There’s one more post about a Midsummer event and then I’m done about it for a while I’m sure. Overall I really liked the eclectic mix of events I got to see. A lot of imagination, youth and energy was experienced by me. I hope that the energy, I sucked in like a vampire will help me with things I do for work and pleasure in the next few months. Batteries certainly were recharged in the past 10 days because of these events. It’d be great to see more people at the events of course. Maybe there should be a big brother, big sister type programme to bring people that have never been before.
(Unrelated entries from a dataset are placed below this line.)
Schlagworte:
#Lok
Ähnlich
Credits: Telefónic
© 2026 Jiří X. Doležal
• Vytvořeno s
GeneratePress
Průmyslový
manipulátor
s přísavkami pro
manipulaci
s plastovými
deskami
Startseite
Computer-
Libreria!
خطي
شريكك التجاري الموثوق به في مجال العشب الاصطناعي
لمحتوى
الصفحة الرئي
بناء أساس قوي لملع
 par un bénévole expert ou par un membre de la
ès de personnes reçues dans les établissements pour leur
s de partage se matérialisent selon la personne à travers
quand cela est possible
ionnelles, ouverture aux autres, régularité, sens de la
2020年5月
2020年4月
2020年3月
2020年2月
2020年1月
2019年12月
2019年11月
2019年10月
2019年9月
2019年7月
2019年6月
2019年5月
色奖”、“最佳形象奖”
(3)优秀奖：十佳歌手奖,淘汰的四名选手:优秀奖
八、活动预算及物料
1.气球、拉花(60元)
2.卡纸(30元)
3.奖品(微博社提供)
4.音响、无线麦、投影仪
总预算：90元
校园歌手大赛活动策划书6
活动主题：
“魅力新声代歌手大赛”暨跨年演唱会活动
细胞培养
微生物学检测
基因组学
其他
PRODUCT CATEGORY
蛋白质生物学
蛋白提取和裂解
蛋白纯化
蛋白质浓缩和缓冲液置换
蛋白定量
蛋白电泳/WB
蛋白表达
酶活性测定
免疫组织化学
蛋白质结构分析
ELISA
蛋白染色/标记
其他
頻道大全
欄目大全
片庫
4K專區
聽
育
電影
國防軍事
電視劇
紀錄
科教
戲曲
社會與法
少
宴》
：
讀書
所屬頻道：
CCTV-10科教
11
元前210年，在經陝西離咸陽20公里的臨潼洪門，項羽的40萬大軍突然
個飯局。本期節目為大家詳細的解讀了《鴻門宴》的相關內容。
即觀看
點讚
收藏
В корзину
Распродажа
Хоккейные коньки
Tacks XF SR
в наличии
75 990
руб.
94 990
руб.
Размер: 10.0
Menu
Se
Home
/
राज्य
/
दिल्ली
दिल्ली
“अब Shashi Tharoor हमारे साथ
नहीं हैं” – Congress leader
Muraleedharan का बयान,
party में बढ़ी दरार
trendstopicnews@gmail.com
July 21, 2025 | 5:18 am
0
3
Court: In the Name of the People #corkmidsummer

Saturday, June 30th, 2012

Court. Running for a few days in the Cork Midsummer festival was Court. The setting was the Court House in Cork City. A beautiful building I was never in before. A choir used the space, which being a place of large rooms and pillars can be interesting. The pitch for the event is thus:

For In The Name Of The People, we encounter the Cork Chamber Choir in the imposing entrance hall of the court house, who move through the space and sing an a capella rendition of a Renaissance liturgy as well as texts from judgements laid down in this building.

Cork Court House

The choir first sang down to us in the foyer area and then walked down.

Cork Court House Balcony

Part of their work was name-checking Irish cases and reading from judgments that occurred within the walls of this Court. The choir also walked around, in and around the crowd themselves. The sound was fantastic and I loved the concept. In a way it takes the energy from the ghost from lives that have been changed in this building and brought them out through accessible singing.

Nice to see the Court opened up too. All in all, I liked it. Might have been a tad too “comedic” at the start but the visceral Court experiences later on made it a strong enough piece. Delighted I legged it from Dublin and got to see it.

Poor iPhone sound:

Cork Chamber Choir in Cork Courthouse

Punt Nua – Creative Economics

Saturday, May 26th, 2012

I’ve been dragged into an art exhibit called Punt Nua – Creative Economics that’s happening next week in Dublin. The launch is on Tuesday if you want to head along.

PuntNuaInvite

It’s in Darc Space in North Great George’s Street. Facebook invite is here. My “art” of #mulleybucks will be there along with genuine pieces of art too.

MulleyBucksArt2

Can I get tax relief now?

Who the fuck is Alice? The present and the future

Tuesday, April 17th, 2012

Saw Alice in Funderland last night in the Abbey. Ballsy move to host Alice in Funderland in the Abbey. In the Abbey! The Abbey!! Bad language gets uttered in it. In the Abbey!!! The Abbey is not a fragile little place that modern life could shatter if the word fuck is uttered on the stage. And it hasn’t, hurrah. But well done to the Abbey for breaking away from the usual stuff. Works like this should be in the Abbey.

I don’t have the language or education to appreciate arts and culture and particularly plays but I do often feel that even the “modern” plays in Ireland are just variations of what has gone before. We have a world of Beatles cover bands, yet we need hip hop. Alice in Funderland is the Wu Tang Clan. It’s real, it’s present and it is genuinely capturing life and culture in Ireland right now. Junkies, taxi drivers, homeless, politicians, TV3. Some issues are timeless. Some are not.

AliceInFunderland

There are great songs, an amazing set and hilarious moments. I was crying with laughter at the taxi driver singing scene. It felt like Damien Dempsey was your taxi driver singing and uttering what we all have experienced from a Dublin taxi driver.

Dolores, the big bad is superb. The set rocks and the actors seem to have years of valuable experience behind them. Confident without being cocky.

Overall I think this is a piece of work to be proud of and worth bringing people to see. I’ll be going again.